Stream Stores
Closed this issue · 1 comments
Streams is another common source and target of data, so we'd like to create tools to do the usual py2store stuff: rein different interfaces to a common one, and adapt to various data particularities.
The relevant builtin is https://docs.python.org/3/library/io.html.
What makes a data source or target a "stream" as opposed to other forms, such as key-value or sequence (list-like) store? We need to draw relationships between the different interfaces, and words used to describe the different functionalities within.
The stream interface seems to be built around the concept of a file's content, along with the possibility of an unbounded source of data.
- Streams have concepts like
read
andwrite
, which we also have in key-value or sequence constructs. For streams the read is more of an iterator of content, and write more of an append to content. - Streams have
readline
andwriteline
, pointing to the fact that content is assumed to be structured (above the atomic byte or bit, but below the source's location, metadata, etc.) - Streams have a concept of open, flush, and close, which is not needed in the key-value or sequence interfaces (why? because actions are assumed to be effective immediately?)

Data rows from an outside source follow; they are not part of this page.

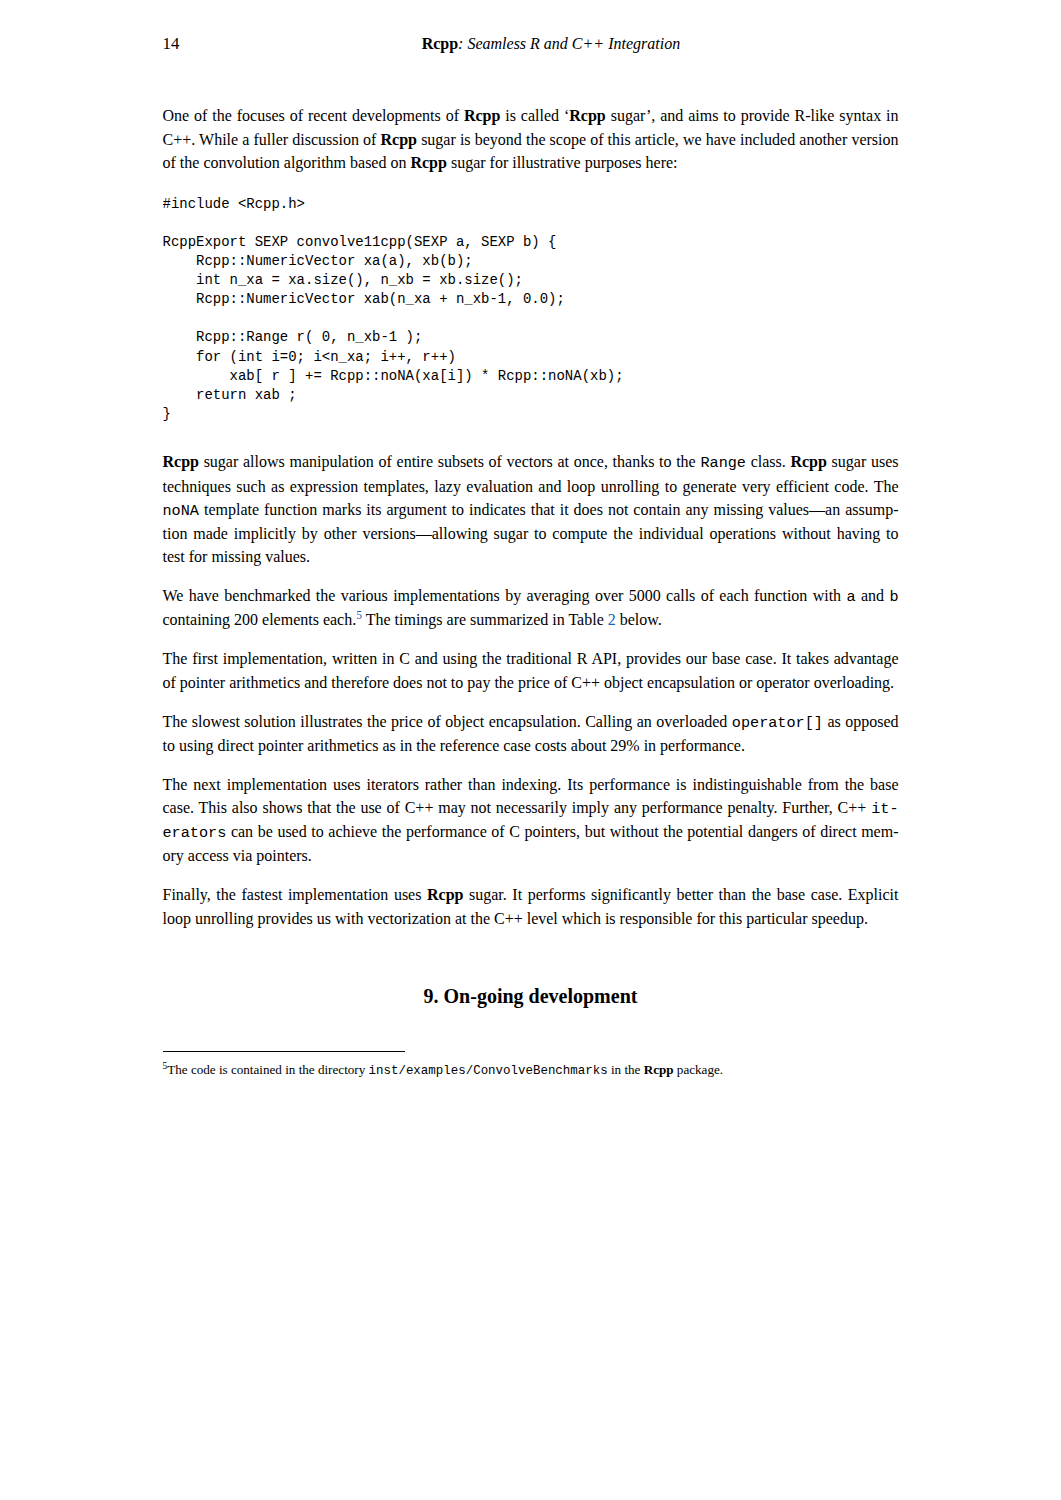14 Rcpp: Seamless R and C++ Integration
One of the focuses of recent developments of Rcpp is called ‘Rcpp sugar’, and aims to provide R-like syntax in C++. While a fuller discussion of Rcpp sugar is beyond the scope of this article, we have included another version of the convolution algorithm based on Rcpp sugar for illustrative purposes here:
#include <Rcpp.h>

RcppExport SEXP convolve11cpp(SEXP a, SEXP b) {
    Rcpp::NumericVector xa(a), xb(b);
    int n_xa = xa.size(), n_xb = xb.size();
    Rcpp::NumericVector xab(n_xa + n_xb-1, 0.0);

    Rcpp::Range r( 0, n_xb-1 );
    for (int i=0; i<n_xa; i++, r++)
        xab[ r ] += Rcpp::noNA(xa[i]) * Rcpp::noNA(xb);
    return xab ;
}
Rcpp sugar allows manipulation of entire subsets of vectors at once, thanks to the Range class. Rcpp sugar uses techniques such as expression templates, lazy evaluation and loop unrolling to generate very efficient code. The noNA template function marks its argument to indicates that it does not contain any missing values—an assumption made implicitly by other versions—allowing sugar to compute the individual operations without having to test for missing values.
We have benchmarked the various implementations by averaging over 5000 calls of each function with a and b containing 200 elements each.5 The timings are summarized in Table 2 below.
The first implementation, written in C and using the traditional R API, provides our base case. It takes advantage of pointer arithmetics and therefore does not to pay the price of C++ object encapsulation or operator overloading.
The slowest solution illustrates the price of object encapsulation. Calling an overloaded operator[] as opposed to using direct pointer arithmetics as in the reference case costs about 29% in performance.
The next implementation uses iterators rather than indexing. Its performance is indistinguishable from the base case. This also shows that the use of C++ may not necessarily imply any performance penalty. Further, C++ iterators can be used to achieve the performance of C pointers, but without the potential dangers of direct memory access via pointers.
Finally, the fastest implementation uses Rcpp sugar. It performs significantly better than the base case. Explicit loop unrolling provides us with vectorization at the C++ level which is responsible for this particular speedup.
9. On-going development
5The code is contained in the directory inst/examples/ConvolveBenchmarks in the Rcpp package.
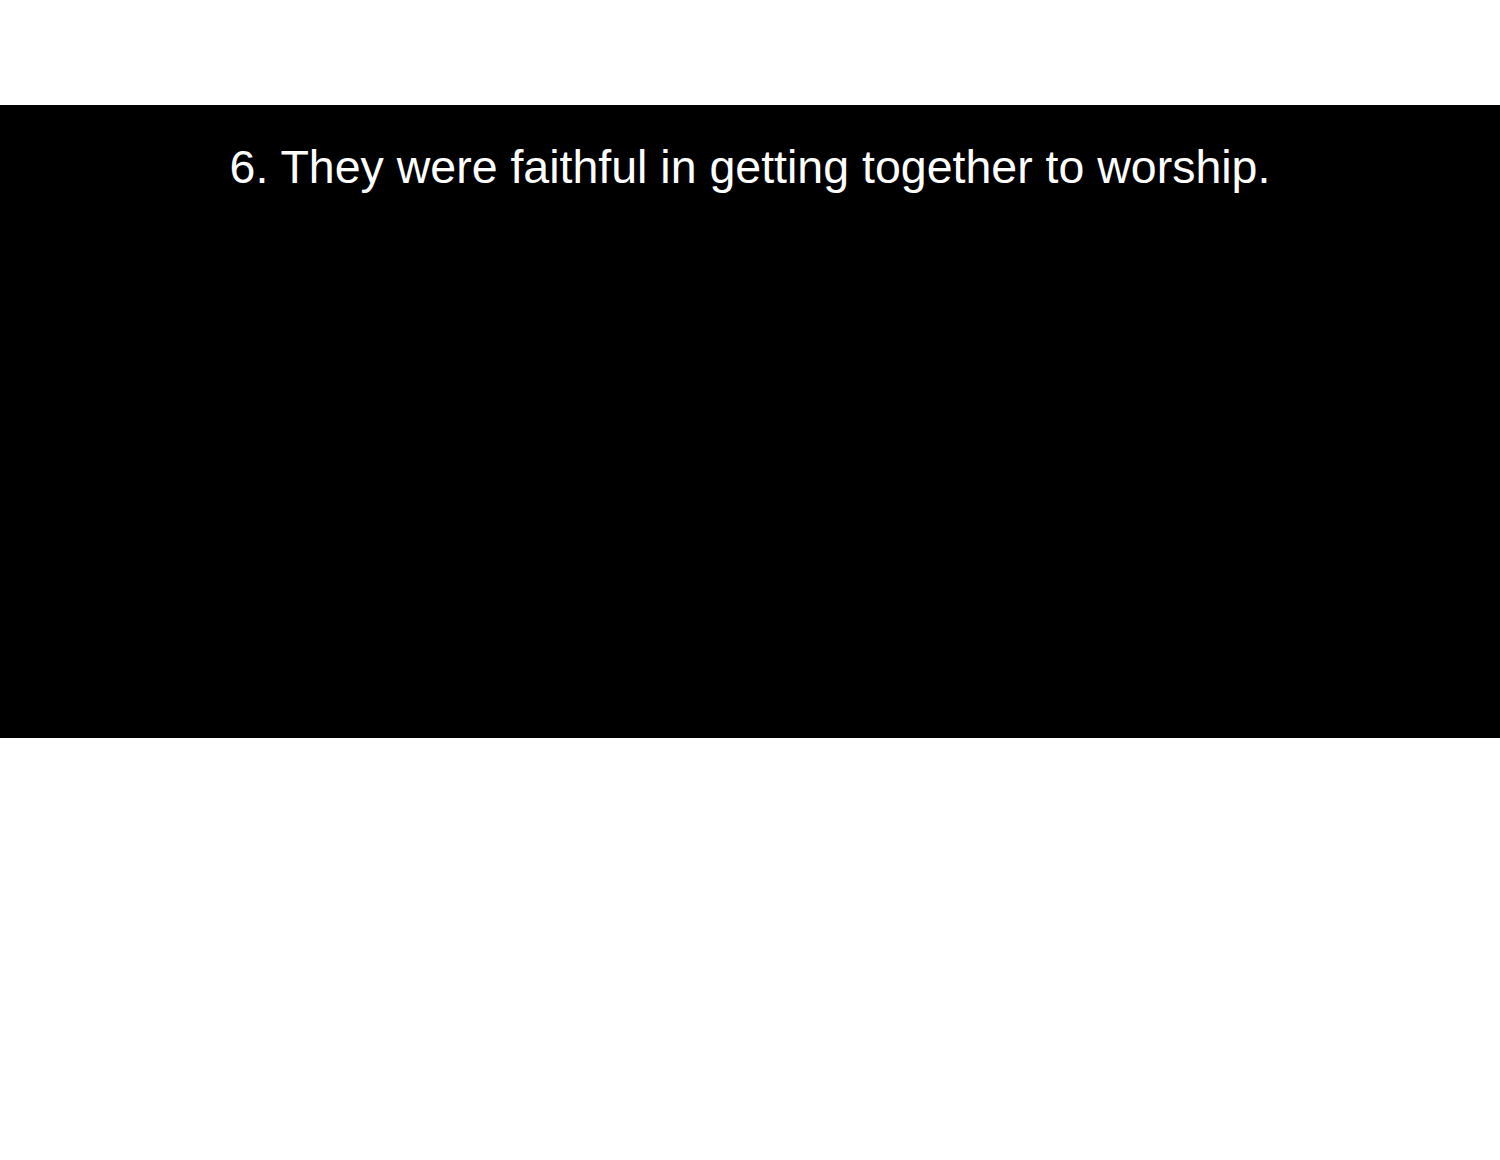6. They were faithful in getting together to worship.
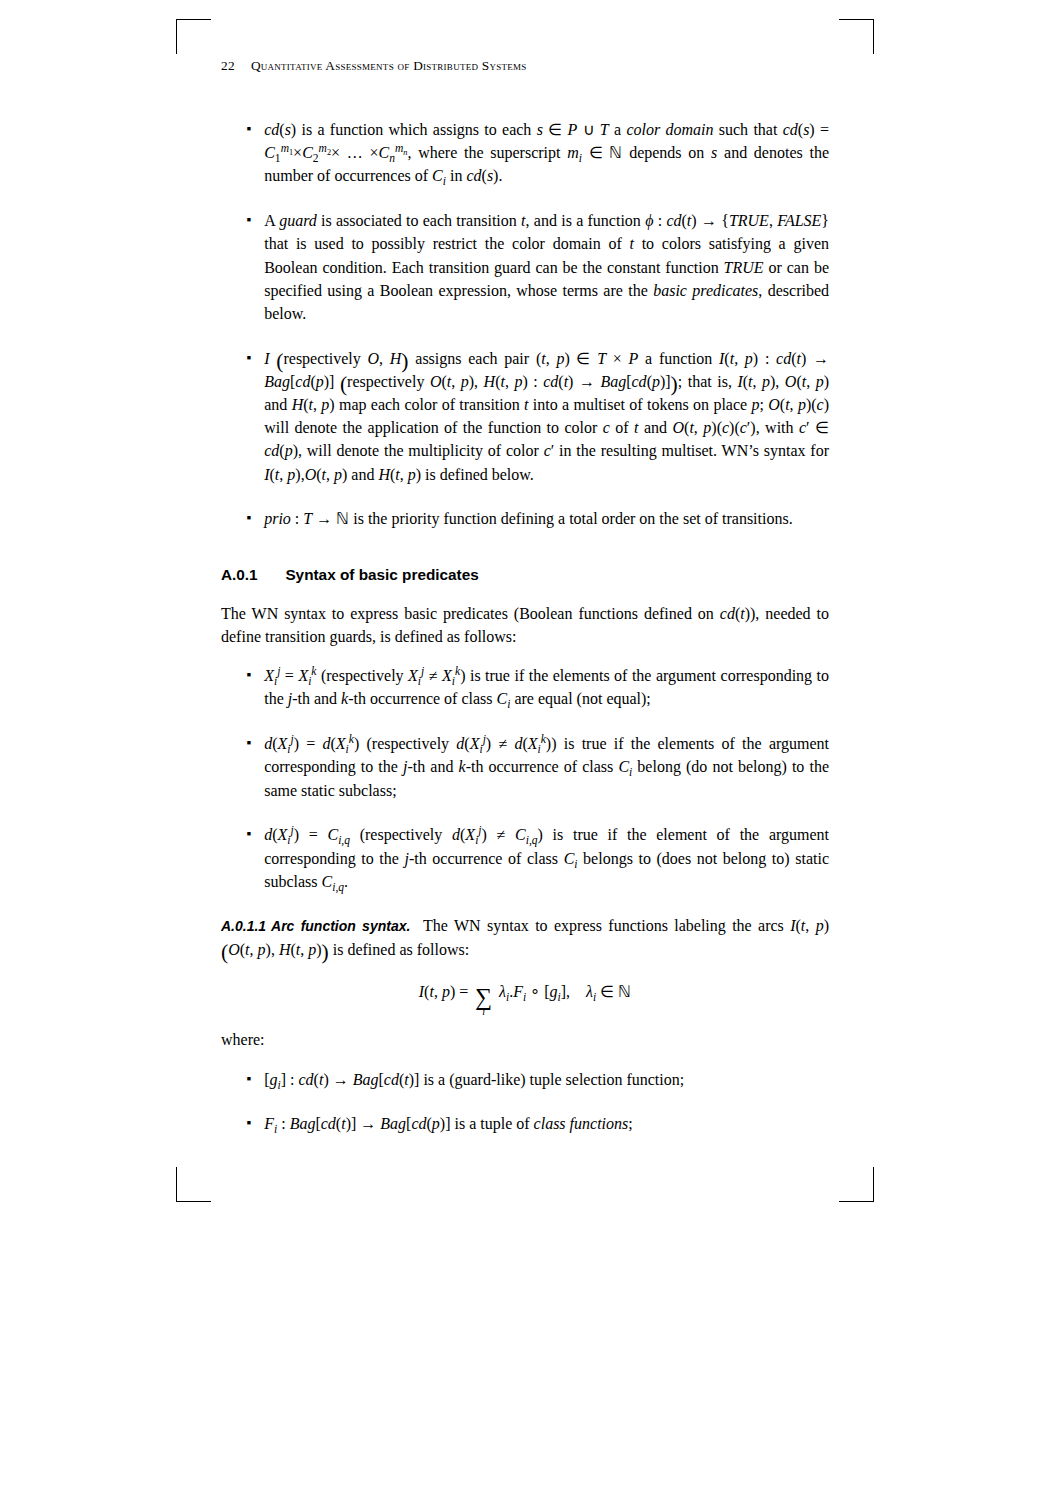22 Quantitative Assessments of Distributed Systems
cd(s) is a function which assigns to each s ∈ P ∪ T a color domain such that cd(s) = C1m1×C2m2× … ×Cnmn, where the superscript mi ∈ ℕ depends on s and denotes the number of occurrences of Ci in cd(s).
A guard is associated to each transition t, and is a function ϕ : cd(t) → {TRUE, FALSE} that is used to possibly restrict the color domain of t to colors satisfying a given Boolean condition. Each transition guard can be the constant function TRUE or can be specified using a Boolean expression, whose terms are the basic predicates, described below.
I (respectively O, H) assigns each pair (t, p) ∈ T × P a function I(t, p) : cd(t) → Bag[cd(p)] (respectively O(t, p), H(t, p) : cd(t) → Bag[cd(p)]); that is, I(t, p), O(t, p) and H(t, p) map each color of transition t into a multiset of tokens on place p; O(t, p)(c) will denote the application of the function to color c of t and O(t, p)(c)(c′), with c′ ∈ cd(p), will denote the multiplicity of color c′ in the resulting multiset. WN’s syntax for I(t, p),O(t, p) and H(t, p) is defined below.
prio : T → ℕ is the priority function defining a total order on the set of transitions.
A.0.1 Syntax of basic predicates
The WN syntax to express basic predicates (Boolean functions defined on cd(t)), needed to define transition guards, is defined as follows:
Xij = Xik (respectively Xij ≠ Xik) is true if the elements of the argument corresponding to the j-th and k-th occurrence of class Ci are equal (not equal);
d(Xij) = d(Xik) (respectively d(Xij) ≠ d(Xik)) is true if the elements of the argument corresponding to the j-th and k-th occurrence of class Ci belong (do not belong) to the same static subclass;
d(Xij) = Ci,q (respectively d(Xij) ≠ Ci,q) is true if the element of the argument corresponding to the j-th occurrence of class Ci belongs to (does not belong to) static subclass Ci,q.
A.0.1.1 Arc function syntax. The WN syntax to express functions labeling the arcs I(t, p) (O(t, p), H(t, p)) is defined as follows:
I(t, p) = ∑i λi.Fi ∘ [gi], λi ∈ ℕ
where:
[gi] : cd(t) → Bag[cd(t)] is a (guard-like) tuple selection function;
Fi : Bag[cd(t)] → Bag[cd(p)] is a tuple of class functions;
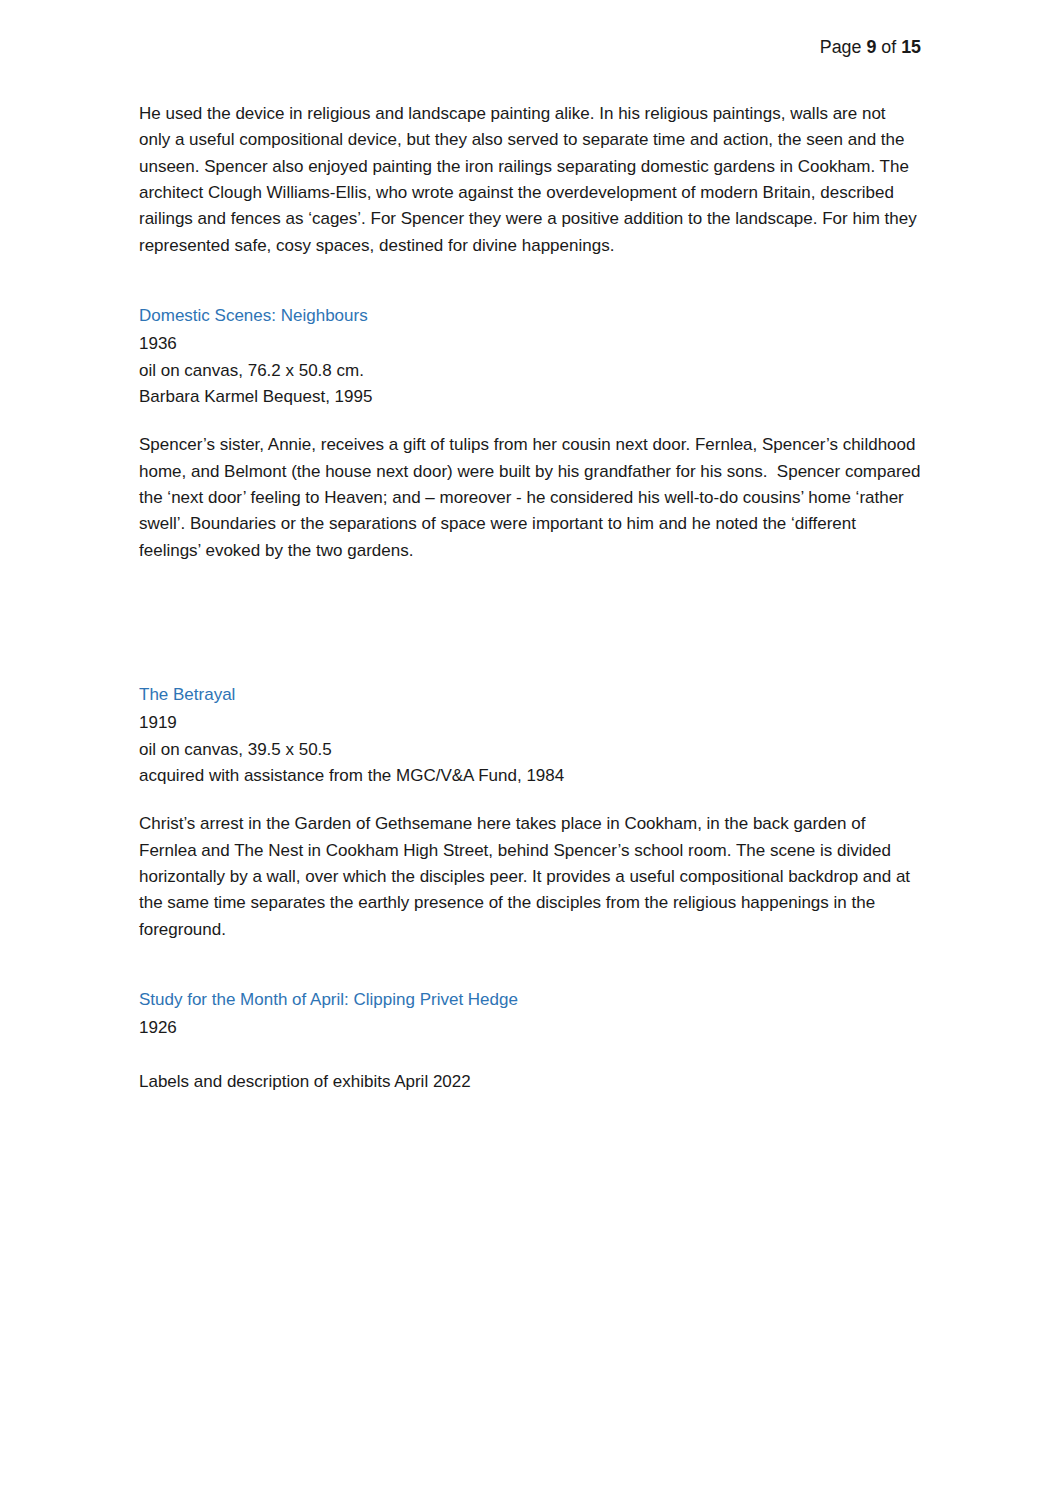Page 9 of 15
He used the device in religious and landscape painting alike. In his religious paintings, walls are not only a useful compositional device, but they also served to separate time and action, the seen and the unseen. Spencer also enjoyed painting the iron railings separating domestic gardens in Cookham. The architect Clough Williams-Ellis, who wrote against the overdevelopment of modern Britain, described railings and fences as ‘cages’. For Spencer they were a positive addition to the landscape. For him they represented safe, cosy spaces, destined for divine happenings.
Domestic Scenes: Neighbours
1936 oil on canvas, 76.2 x 50.8 cm. Barbara Karmel Bequest, 1995
Spencer’s sister, Annie, receives a gift of tulips from her cousin next door. Fernlea, Spencer’s childhood home, and Belmont (the house next door) were built by his grandfather for his sons. Spencer compared the ‘next door’ feeling to Heaven; and – moreover - he considered his well-to-do cousins’ home ‘rather swell’. Boundaries or the separations of space were important to him and he noted the ‘different feelings’ evoked by the two gardens.
The Betrayal
1919 oil on canvas, 39.5 x 50.5 acquired with assistance from the MGC/V&A Fund, 1984
Christ’s arrest in the Garden of Gethsemane here takes place in Cookham, in the back garden of Fernlea and The Nest in Cookham High Street, behind Spencer’s school room. The scene is divided horizontally by a wall, over which the disciples peer. It provides a useful compositional backdrop and at the same time separates the earthly presence of the disciples from the religious happenings in the foreground.
Study for the Month of April: Clipping Privet Hedge
1926
Labels and description of exhibits April 2022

So we still get many key-value or sequence perspectives. A stream is a sequence of bytes, or lines. Seek navigates the sequence, tell gives us a key (a position) of the seek cursor, etc.
Hierarchical groupings
Since streams have a strong legacy to "file contents", it has this hierarchy of data.
bit --> byte --> [byte_word] --> [line] --> file
(the "[]" means optional here)
Byte words are fixed (usually) size byte sequences that should be taken as atomic when decoding. For example:
- Bytes of audio (you've seen PCM16 and PCM32 for example.
- Text encodings: Often 2 or 4 bytes as well.
Lines: Often of different sizes, but when there's lines, they're usually of a byte size that is a multiple of the word size.